For instance, the retro-futurism of Moebius and forward looking design of 2001 were products of their era, but both artworks informed the visual culture of subsequent generations and still do. La Jettee and Blade Runner are also interesting for their presentation of dystopian chaos, but you can substantially argue that all roads lead back to Metropolis and early Russian/Italian futurists. So far, so good.

Where this falls down though, is in failing to explicitly acknowledge how radically the garment industry has changed in the years since 1990. This isn't surprising at all, because that's fashion's universal blind spot at the moment. There's a sleight of hand where the article stops talking about futurism and starts talking about innovation, but doesn't actually say so.

At this point, I think they've done a reasonable job of identifying who and what are driving the changes, but it's disappointing that they don't really drill down into "why". Uniqlo are leading the field in providing good quality affordable clothes for a mass market and the +J collection set the standard impressively high, but signs are that they won't be able to maintain that. Arcteryx are reinventing urban classics with cutting-edge technology, but mostly making products that can't easily be remodelled or repurposed.

Fashion, like many other industries right now, is trying but failing to imagine a future for itself beyond the late stage capitalist consumer model it's now stuck with. You can argue that this has always been the case, but actually quality has declined so badly by now that most clothes that get made are functionally disposable and many people have no reason to learn the skills to repair anything, let alone make it themselves.

Nevertheless, there's a good reason why we still use buttons, and sew them on with needles. If humanity ever manages to build a sustainable future, we'll need ways of combining industrial technology with human craft. I'm very glad they mention Christopher Raeburn, because he does wonderful things with recycled materials and small scale workshop production, making him the only real futurist in the bunch in my opinion.
posted by Elizabeth the Thirteenth at 3:35 AM on May 14, 2017 [5 favorites]


almost every shirt I own has buttons ... Impressive that they're good at their job,

I'm guessing that you don't have big boobs
posted by 5_13_23_42_69_666 at 4:28 AM on May 14, 2017 [8 favorites]
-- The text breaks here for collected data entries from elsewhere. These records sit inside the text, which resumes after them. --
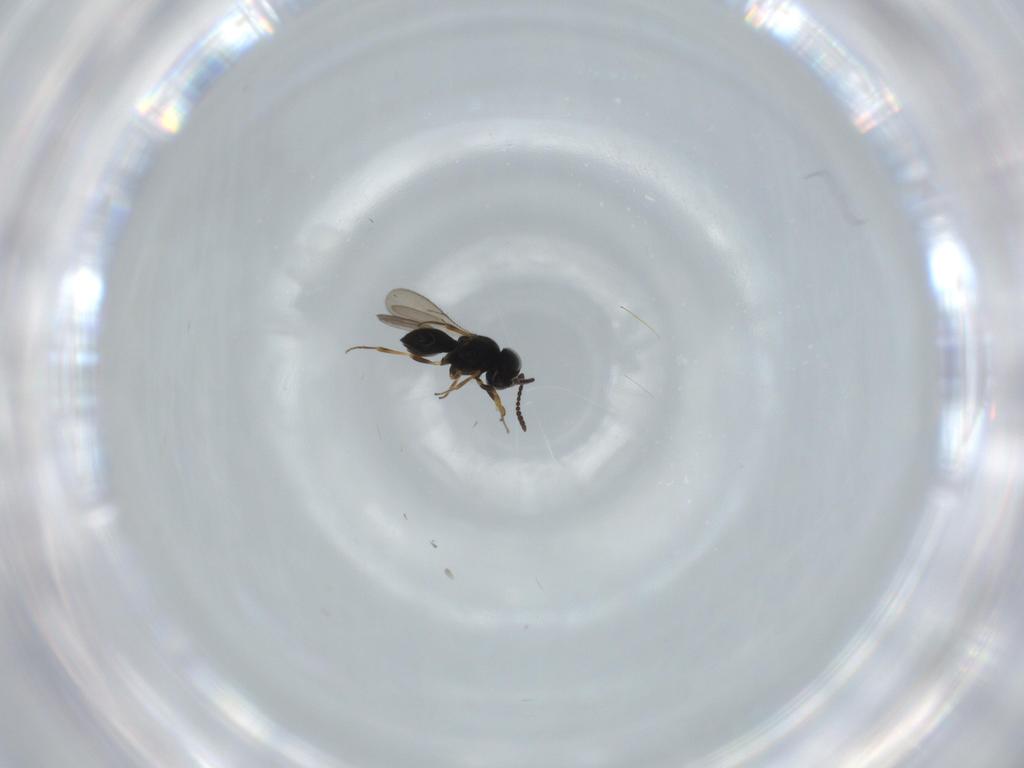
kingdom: Animalia
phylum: Arthropoda
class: Insecta
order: Hymenoptera
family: Scelionidae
(I found that website design repulsive, and gave up trying to read it after about three frames. Either y'all have better browsers than mine, or don't mind obnoxious gimickry.)
posted by Weftage at 8:02 AM on May 14, 2017


Most of my knowledge of Moebius is from Jodorowsky's Dune

All this indicates is a US focus. French BD influence on French designers would be very different. There's no way Gauthier had not seen, been soaked in for decades, Giraud's designs, and Metal Hurlant in general.
posted by bonehead at 8:35 AM on May 14, 2017 [1 favorite]
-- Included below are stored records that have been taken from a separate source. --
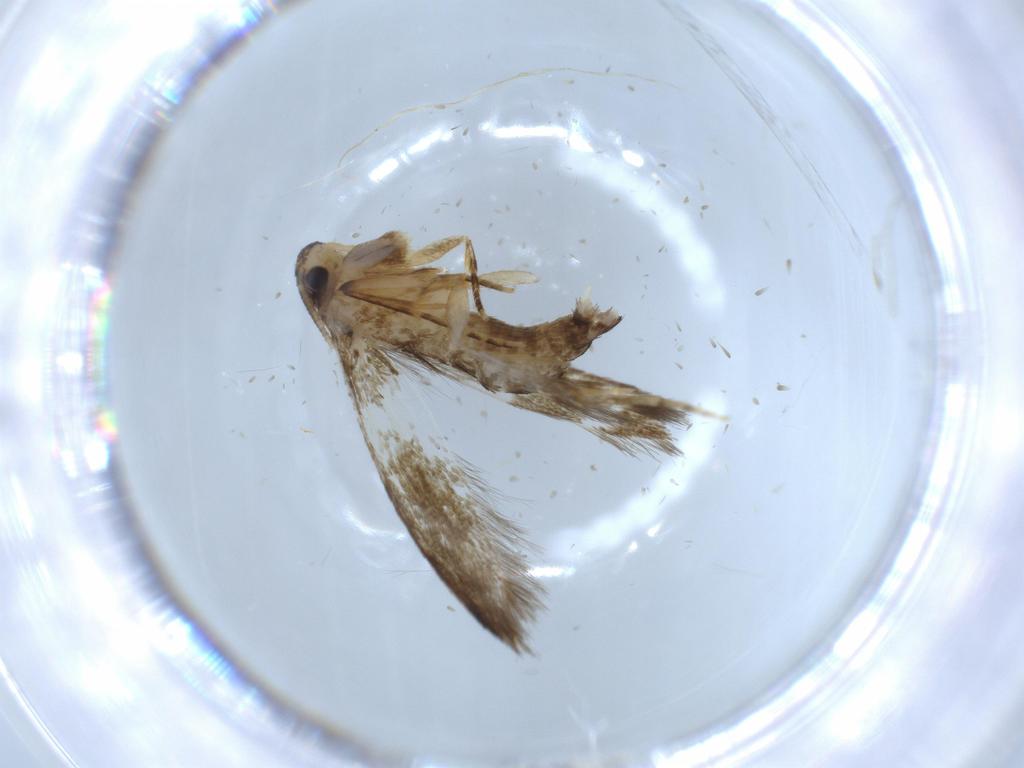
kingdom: Animalia
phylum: Arthropoda
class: Insecta
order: Lepidoptera
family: Tineidae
Thank you so, so, so, so, so much for posting this. It ticks all of my boxes and then some.
posted by kariebookish at 1:46 PM on May 14, 2017


It's a shame I can't seem to find (slim) cargo pants anymore?

These definitely exist, though sadly I can't remember the brand that I know I've seen make slim cargo pants anymore, so I can't link you to samples.
posted by kenko at 12:47 PM on May 15, 2017


Also, what's up with there not being a next step in fabric closures beyond zippers?
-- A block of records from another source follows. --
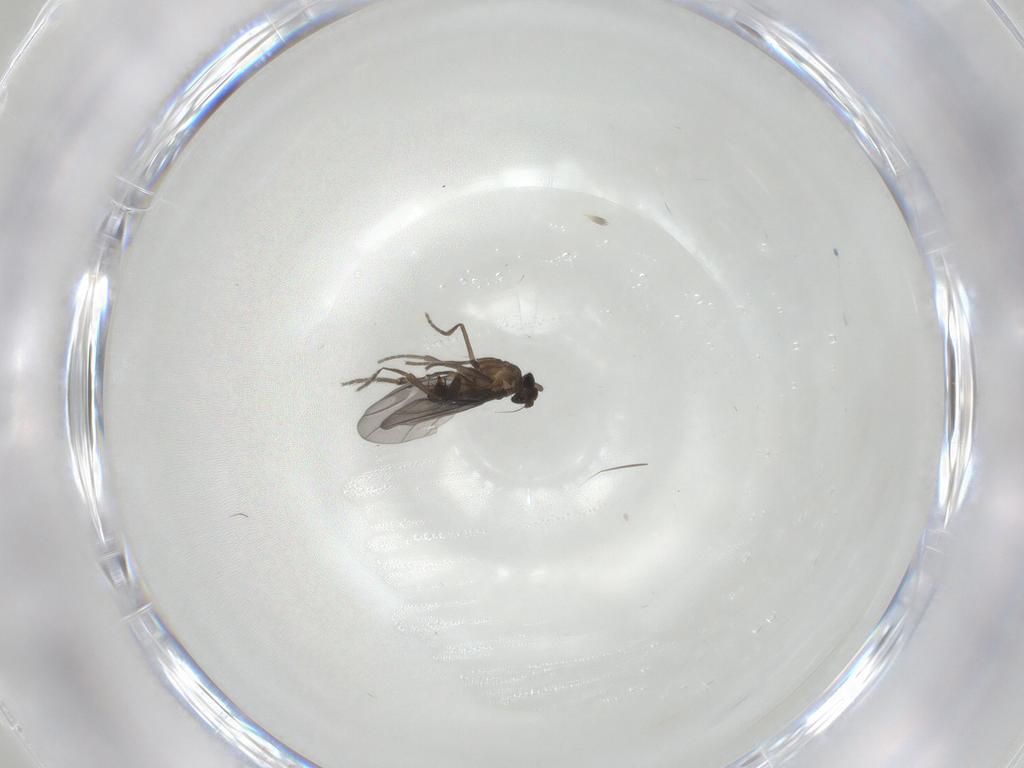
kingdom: Animalia
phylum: Arthropoda
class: Insecta
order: Diptera
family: Phoridae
Velcro post-dates zippers!
posted by kenko at 12:48 PM on May 15, 2017


There are also clothes with magnetic closures. These are intended for people with limited finger dexterity, but hey, freakin' magnets!
posted by adamrice at 1:48 PM on May 15, 2017


There are also clothes with magnetic closures. These are intended for people with limited finger dexterity, but hey, freakin' magnets!

Are you sure they aren't intended for ripping off your cop uniform in one move so you can start dancing?
posted by bongo_x at 3:04 PM on May 15, 2017 [2 favorites]


That's the great thing about universal design: it benefits people with palsies and strippers equally.